■ Activity: Print word for word the part of the notes on Herts Rape Crisis and Sexual Abuse Centre below, from "Kathy then spoke" up to and including "Quiz nights etc.".

■ Selected excerpt:
Kathy then spoke about the finances of Herts Rape Crisis and Sexual Abuse Centre. They have just received a grant from the Ministry of Justice which will provide the money to pay the two part time members of staff for the next two years. Other funds come from small grants from the Co-Op, Tesco, organisations like ours and individual donations. Rent and telephones have to be paid for. In addition they have put on Gala Nights, Quiz nights etc.

For the year ending March 2019, Herts. Rape Crisis and Sexual Abuse Centre had 289 calls on the help line. The service is available 24/7 365 days per year. They have had 166 face to face meetings, 45 telephone counselling sessions and 300 enquiries on Email. There used to be three centres covering Hertfordshire but Stevenage has closed and Watford can provide telephone support only. The spotlight has been on this area recently (#MeToo campaign, Rape and Abuse in soaps), so the level of calls is increasing and currently there are 74 on the waiting list and it is impossible to say how long people will have to wait. They have helped all ages, ethnic groups and socio economic groups from the age of 19 – 70+. There is no typical profile and abusers are found in all areas of society. Where there is a court case pending, the centre cannot give support as all too often women will stand accused of having words put into their mouths. The number of rape cases going to court is falling as without independent evidence it is often impossible to get a prosecution. For this reason many cases do not get through the Crown Prosecution Service and make it to court. The actual process of going to a Police Station and reporting a rape and the examination which may not always be with a female doctor can prove too much for some women. Young women are advised to take care in night clubs; pubs etc and make sure they do not leave on their own as a potential perpetrator might follow them. Many of the victims were abused in the 1940s and 1950s when such things were often covered up and they have kept quiet until the present day. The result of this is that a part of the women’s emotions is still at the age they were when the abuse took place. These women can be most successfully helped because they are absolutely committed to freeing themselves of this burden. They recruit and train new counsellors every two years. Each trainee costs the centre £1000 and has ten weeks intensive training. It is free for the trainee counsellors but many drop out at this stage. The work is hard and a heavy commitment is required. There is a hard core of staff who have been there many years.

Entries drawn from a collection

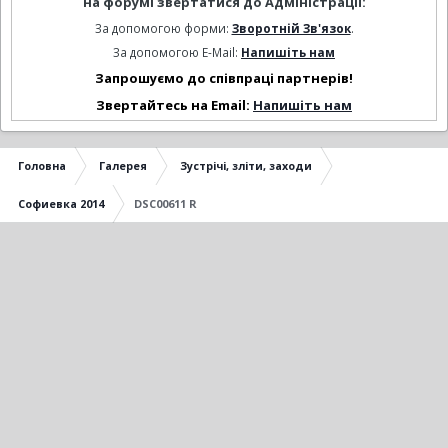
на форумі звертатися до Адміністрації:
За допомогою форми:
Зворотній Зв'язок
.
За допомогою E-Mail:
Напишіть нам
Запрошуємо до співпраці партнерів!
Звертайтесь на Email:
Напишіть нам
Головна
Галерея
Зустрічі, зліти, заходи
Софиевка 2014
DSC00611 R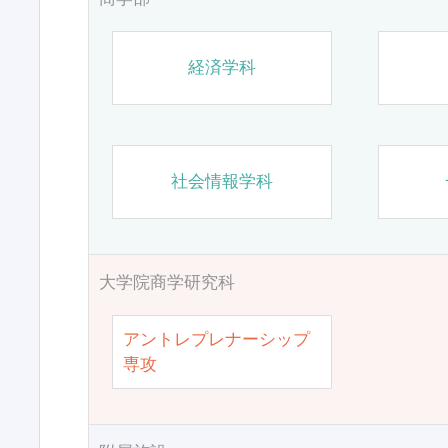
経済学科
社会情報学科
大学院商学研究科
アントレプレナーシップ
専攻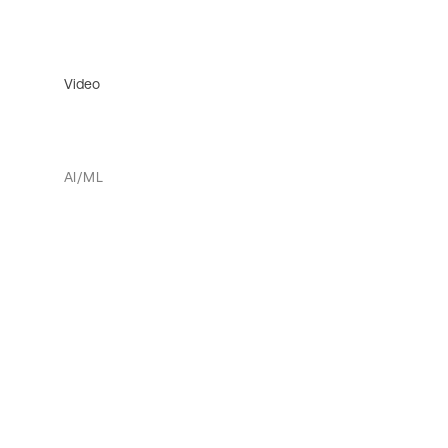
Video
AI/ML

■ Response:
Kathy then spoke about the finances of Herts Rape Crisis and Sexual Abuse Centre. They have just received a grant from the Ministry of Justice which will provide the money to pay the two part time members of staff for the next two years. Other funds come from small grants from the Co-Op, Tesco, organisations like ours and individual donations. Rent and telephones have to be paid for. In addition they have put on Gala Nights, Quiz nights etc.